Syria’s Ambassador to Russia told TASS commenting on the opening of the office that Syrian Kurds are an important part of society in Syria, but Damascus does not divide the Syrian people upon an ethnic principle. “We learnt about that from the media and some other sources. I do not know anything about its tasks or the number of employees,” the Syrian diplomat said.

Meanwhile Russia takes a stand in favor of the Kurds’ representative participation in the intra-Syrian talks, the Russian Foreign Ministry said on Tuesday following meeting between presidential envoy for the Middle East and Africa, Deputy Foreign Minister Mikhail Bogdanov and Secretary General of the Kurdish Democratic Progressive Party in Syria Abdelhamid Darwish.

“Particular attention during the meeting was paid to the development of the situation in and around Syria with a focus on the task of launching sustainable UN-brokered negotiations between the Syrian government and the oppositions in accordance with Resolution 2254 of the UN Security Council,” the Russian Foreign Ministry said.

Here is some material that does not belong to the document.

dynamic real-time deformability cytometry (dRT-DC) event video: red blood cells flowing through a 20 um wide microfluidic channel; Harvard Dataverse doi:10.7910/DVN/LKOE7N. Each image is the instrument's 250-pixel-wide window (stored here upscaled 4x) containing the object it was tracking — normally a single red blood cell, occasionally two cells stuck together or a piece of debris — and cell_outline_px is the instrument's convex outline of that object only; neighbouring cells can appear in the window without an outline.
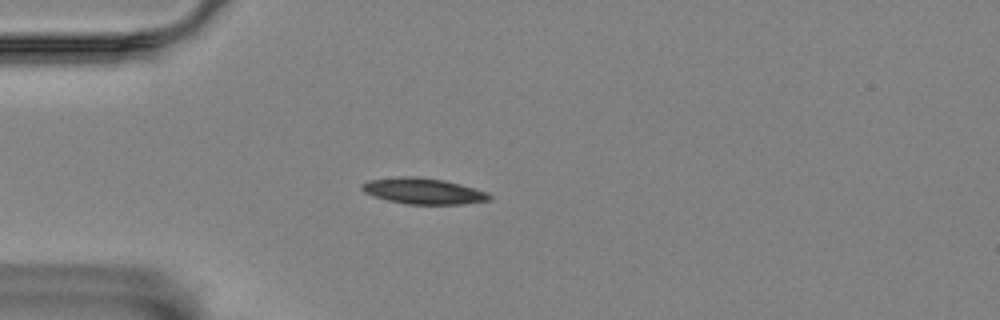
{"species": "Egyptian fruit bat (a non-hibernating species)", "species_latin": "Rousettus aegyptiacus", "temperature_condition": "room temperature", "stored_images_in_passage": 41, "camera_frame_rate_fps": 3000, "um_per_image_px": 0.085, "animal": {"sex": "female"}, "frame": {"image": 1, "passage_image": 2, "time_ms": 0.333, "image_size_px": [1000, 320], "cell_outline_px": [[492, 200], [464, 204], [404, 204], [372, 196], [364, 192], [360, 188], [360, 184], [368, 180], [400, 176], [416, 176], [444, 180], [460, 184], [488, 192], [492, 196]], "centroid_in_image_um": [35.97, 16.24], "position_along_channel_um": 49.0, "area_um2": 19.54}}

“Against this background, the two sides pointed to the need of the Kurds’ representative participation in the intra-Syrian negotiation process.”

The powerful Kurdish People’s Protection Units (YPG) of Syrian Kurdistan (northern Syria), which the U.S. and Russia consider an ally in the fight against IS, is the most effective group fighting IS in Syria, as the Kurdish militia has seized swathes of Syria from IS.

Syrian Kurds have established three autonomous zones, or “cantons” in 2013, and Kurdish government across Syrian Kurdistan (Rojava). Nearly 3 million Kurds live in Syrian Kurdistan.

Speaking of the Syrian Kurds in November 2015, U.S. policy advisor, and former United States diplomat Peter Galbraith notes that in his trip to Syrian Kurdistan, he noticed that “they have gone from being rebels in charge of an area to having many more attributes of a government.”